Skip to first unread message

josef...@gmail.com

unread,

Nov 17, 2016, 12:45:00 PM11/17/16

to pystatsmodels

We have to start to worry about the quality or validity of standard errors of the parameter estimates as we get new methods into statsmodels. (machine learning just ignores them, we try not to. However, what are good standard errors is still in question for some newish methods. Also our implementation might initially not be always "state-of-the-art".)

I tried to summarize it a bit in

https://github.com/statsmodels/statsmodels/issues/3270

Note, most of this is not new, there are many problems for inference when users try many different specifications, use stepwise regression, make data dependent decisions in the "forking paths". Econometrics had some credibility discussion in the early nineteen eighties, psychology and other fields are suffering now (see e.g. Gelman's blog).
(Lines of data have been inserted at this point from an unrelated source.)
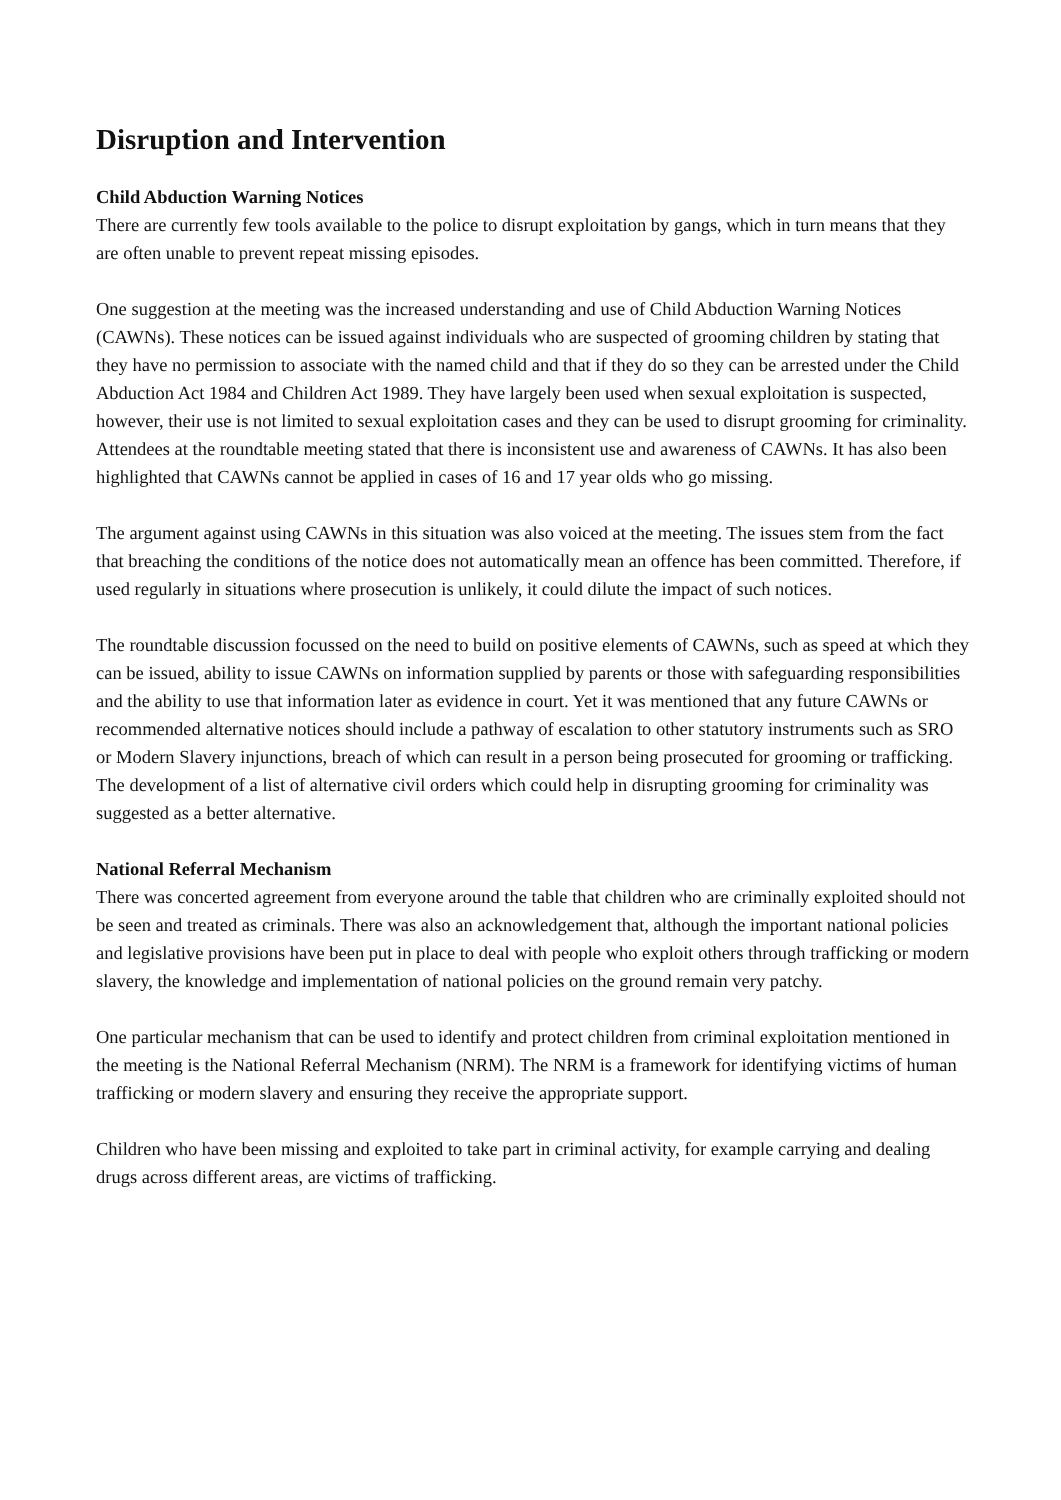Disruption and Intervention
Child Abduction Warning Notices
There are currently few tools available to the police to disrupt exploitation by gangs, which in turn means that they are often unable to prevent repeat missing episodes.
One suggestion at the meeting was the increased understanding and use of Child Abduction Warning Notices (CAWNs). These notices can be issued against individuals who are suspected of grooming children by stating that they have no permission to associate with the named child and that if they do so they can be arrested under the Child Abduction Act 1984 and Children Act 1989. They have largely been used when sexual exploitation is suspected, however, their use is not limited to sexual exploitation cases and they can be used to disrupt grooming for criminality. Attendees at the roundtable meeting stated that there is inconsistent use and awareness of CAWNs. It has also been highlighted that CAWNs cannot be applied in cases of 16 and 17 year olds who go missing.
The argument against using CAWNs in this situation was also voiced at the meeting. The issues stem from the fact that breaching the conditions of the notice does not automatically mean an offence has been committed. Therefore, if used regularly in situations where prosecution is unlikely, it could dilute the impact of such notices.
The roundtable discussion focussed on the need to build on positive elements of CAWNs, such as speed at which they can be issued, ability to issue CAWNs on information supplied by parents or those with safeguarding responsibilities and the ability to use that information later as evidence in court. Yet it was mentioned that any future CAWNs or recommended alternative notices should include a pathway of escalation to other statutory instruments such as SRO or Modern Slavery injunctions, breach of which can result in a person being prosecuted for grooming or trafficking. The development of a list of alternative civil orders which could help in disrupting grooming for criminality was suggested as a better alternative.
National Referral Mechanism
There was concerted agreement from everyone around the table that children who are criminally exploited should not be seen and treated as criminals. There was also an acknowledgement that, although the important national policies and legislative provisions have been put in place to deal with people who exploit others through trafficking or modern slavery, the knowledge and implementation of national policies on the ground remain very patchy.
One particular mechanism that can be used to identify and protect children from criminal exploitation mentioned in the meeting is the National Referral Mechanism (NRM). The NRM is a framework for identifying victims of human trafficking or modern slavery and ensuring they receive the appropriate support.
Children who have been missing and exploited to take part in criminal activity, for example carrying and dealing drugs across different areas, are victims of trafficking.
The difference is that before it was a problem for users (and publishers) how to get the software to spit out a p-value of 0.049, now we start to include some of these algorithms directly in the software, and the built-in specification searches like LASSO or regression trees might have unclear stochastic properties for inference.

Aside: Bootstrap does not make a fundamental difference, in my opinion. The question just changes from which asymptotic standard errors to use to which bootstrap to use (and still needs theorists to prove what's appropriate).

(Bootstrap can make a quantitative difference in improving, for example, small sample inference.)